Pergeseran Tren Cinta: Wanita Sukses Memilih Pasangan "Di Bawahnya"?

Dulu, kisah cinta bak Cinderella selalu menggambarkan wanita menikahi pria dengan status sosial lebih tinggi. Namun, zaman kini berubah. Semakin banyak wanita berprestasi justru menjalin asmara dengan pria yang tingkat pendidikannya lebih rendah atau penghasilannya tak sebesar mereka.

Fenomena ini dikenal sebagai hipogami, kebalikan dari hipergami. Tren ini semakin nyata di negara-negara Barat seiring meningkatnya jumlah wanita yang mengejar pendidikan tinggi dan memiliki kemandirian finansial.

Data menunjukkan bahwa jumlah wanita berpendidikan tinggi kini jauh lebih banyak dibandingkan pria. Bahkan, persentase wanita di Amerika Serikat yang menikah dengan pria dengan tingkat pendidikan lebih rendah mengalami peningkatan signifikan dari tahun 1972 hingga 2022. Tak hanya itu, semakin banyak pula wanita yang menjadi tulang punggung keluarga.

Dahulu, anggapan umum mengharuskan pria lebih sukses dari pasangannya. Namun, kini banyak wanita mencari pasangan yang setara secara emosional, bukan hanya dari segi finansial. Hubungan yang suportif dan saling menghargai menjadi prioritas utama.

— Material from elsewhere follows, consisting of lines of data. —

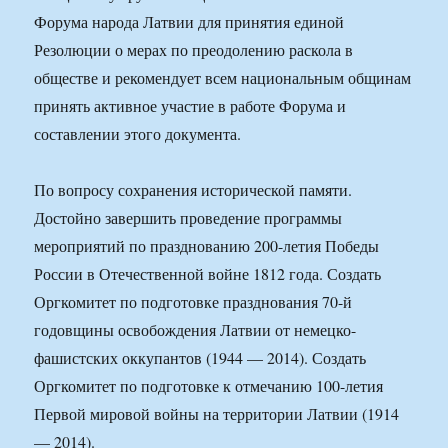
Форума народа Латвии для принятия единой
Резолюции о мерах по преодолению раскола в
обществе и рекомендует всем национальным общинам
принять активное участие в работе Форума и
составлении этого документа.
По вопросу сохранения исторической памяти.
Достойно завершить проведение программы
мероприятий по празднованию 200-летия Победы
России в Отечественной войне 1812 года. Создать
Оргкомитет по подготовке празднования 70-й
годовщины освобождения Латвии от немецко-
фашистских оккупантов (1944 — 2014). Создать
Оргкомитет по подготовке к отмечанию 100-летия
Первой мировой войны на территории Латвии (1914
— 2014).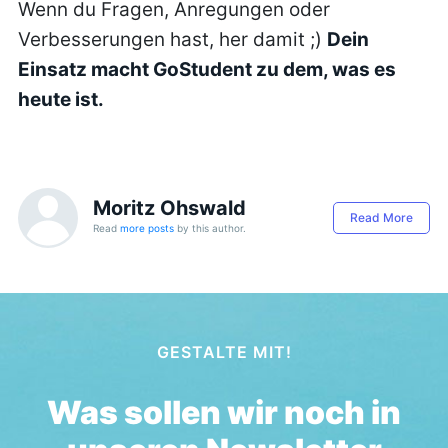
Wenn du Fragen, Anregungen oder
Verbesserungen hast, her damit ;)
Dein
Einsatz macht GoStudent zu dem, was es
heute ist.
Moritz Ohswald
Read More
Read
more posts
by this author.
GESTALTE MIT!
Was sollen wir noch in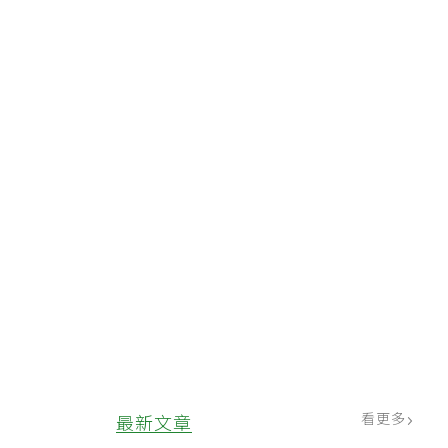
看更多
最新文章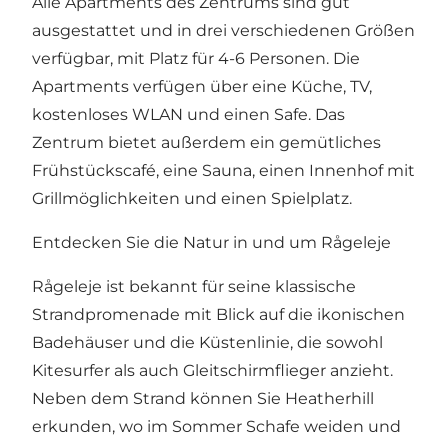
Alle Apartments des Zentrums sind gut
ausgestattet und in drei verschiedenen Größen
verfügbar, mit Platz für 4-6 Personen. Die
Apartments verfügen über eine Küche, TV,
kostenloses WLAN und einen Safe. Das
Zentrum bietet außerdem ein gemütliches
Frühstückscafé, eine Sauna, einen Innenhof mit
Grillmöglichkeiten und einen Spielplatz.
Entdecken Sie die Natur in und um Rågeleje
Rågeleje ist bekannt für seine klassische
Strandpromenade mit Blick auf die ikonischen
Badehäuser und die Küstenlinie, die sowohl
Kitesurfer als auch Gleitschirmflieger anzieht.
Neben dem Strand können Sie Heatherhill
erkunden, wo im Sommer Schafe weiden und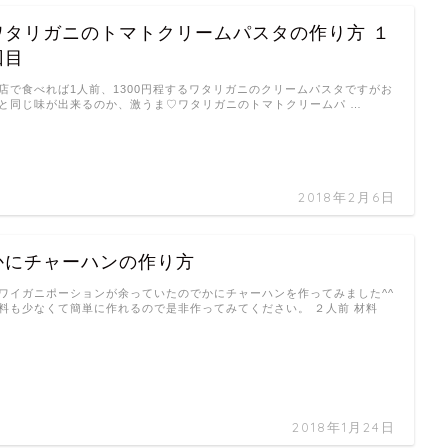
ワタリガニのトマトクリームパスタの作り方 １
回目
店で食べれば1人前、1300円程するワタリガニのクリームパスタですがお
と同じ味が出来るのか、激うま♡ワタリガニのトマトクリームパ …
2018年2月6日
かにチャーハンの作り方
ワイガニポーションが余っていたのでかにチャーハンを作ってみました^^
料も少なくて簡単に作れるので是非作ってみてください。 ２人前 材料
…
2018年1月24日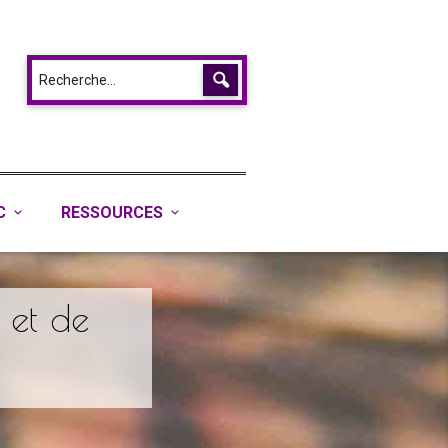
C
RESSOURCES
e et de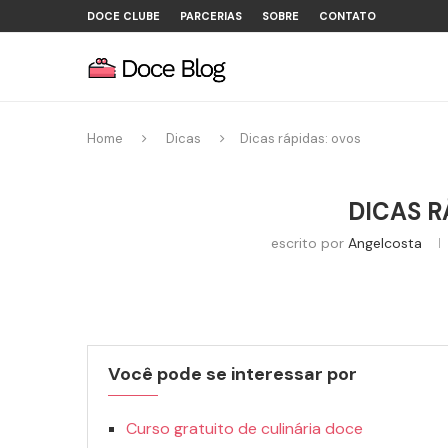
DOCE CLUBE
PARCERIAS
SOBRE
CONTATO
Home
Dicas
Dicas rápidas: ovos
DICAS R
escrito por
Angelcosta
Você pode se interessar por
Curso gratuito de culinária doce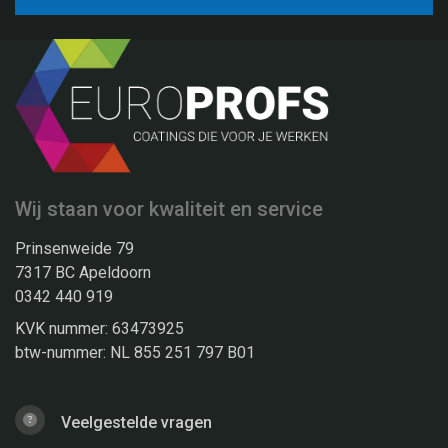
Wij staan voor kwaliteit en service
Prinsenweide 79
7317 BC Apeldoorn
0342 440 919
KVK nummer: 63473925
btw-nummer: NL 855 251 797 B01
Veelgestelde vragen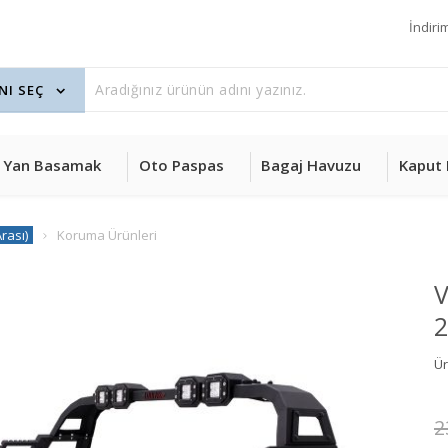
İndiri
Yan Basamak
Oto Paspas
Bagaj Havuzu
Kaput 
rası)
Koruma Ürünleri
V
2
Ü
2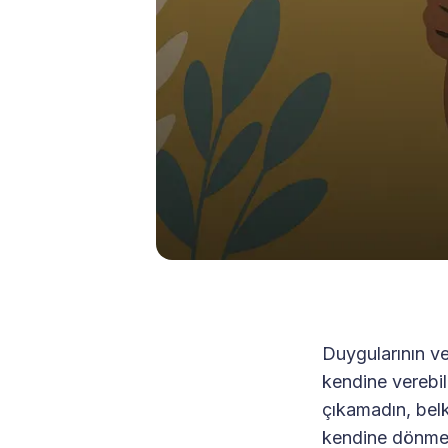
Duygularının ve
kendine verebi
çıkamadın, belk
kendine dönmek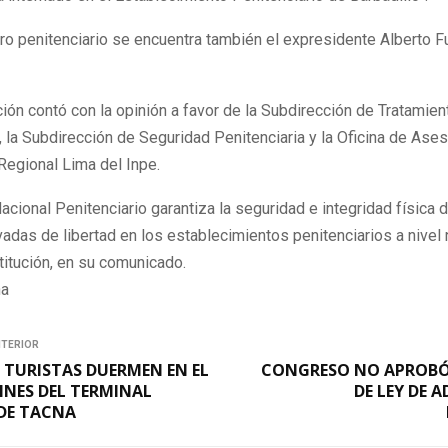
ro penitenciario se encuentra también el expresidente Alberto Fu
ión contó con la opinión a favor de la Subdirección de Tratamien
, la Subdirección de Seguridad Penitenciaria y la Oficina de Ases
 Regional Lima del Inpe.
 Nacional Penitenciario garantiza la seguridad e integridad física 
adas de libertad en los establecimientos penitenciarios a nivel 
stitución, en su comunicado.
na
NTERIOR
 TURISTAS DUERMEN EN EL
CONGRESO NO APROBÓ
DINES DEL TERMINAL
DE LEY DE 
 DE TACNA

Meski demikian, perubahan ini tidak terjadi secara merata di seluruh dunia. Di beberapa negara, norma tradisional masih sangat kuat. Wanita berpendidikan tinggi yang belum menikah bahkan mendapat stigma negatif.

Walaupun hipogami semakin lazim, hubungan semacam ini tidak selalu berjalan mulus. Pria bisa merasa terintimidasi jika pasangannya lebih sukses. Selain itu, sistem sosial pun masih cenderung mempertahankan peran pria sebagai pencari nafkah utama, meski wanita semakin banyak yang mengenyam pendidikan tinggi.

Intinya, pandangan tentang pernikahan kini semakin kompleks. Hubungan tidak lagi semata-mata dibangun atas dasar status, melainkan juga kesetaraan dan dukungan emosional. Cerita cinta kini tak lagi sesederhana dongeng.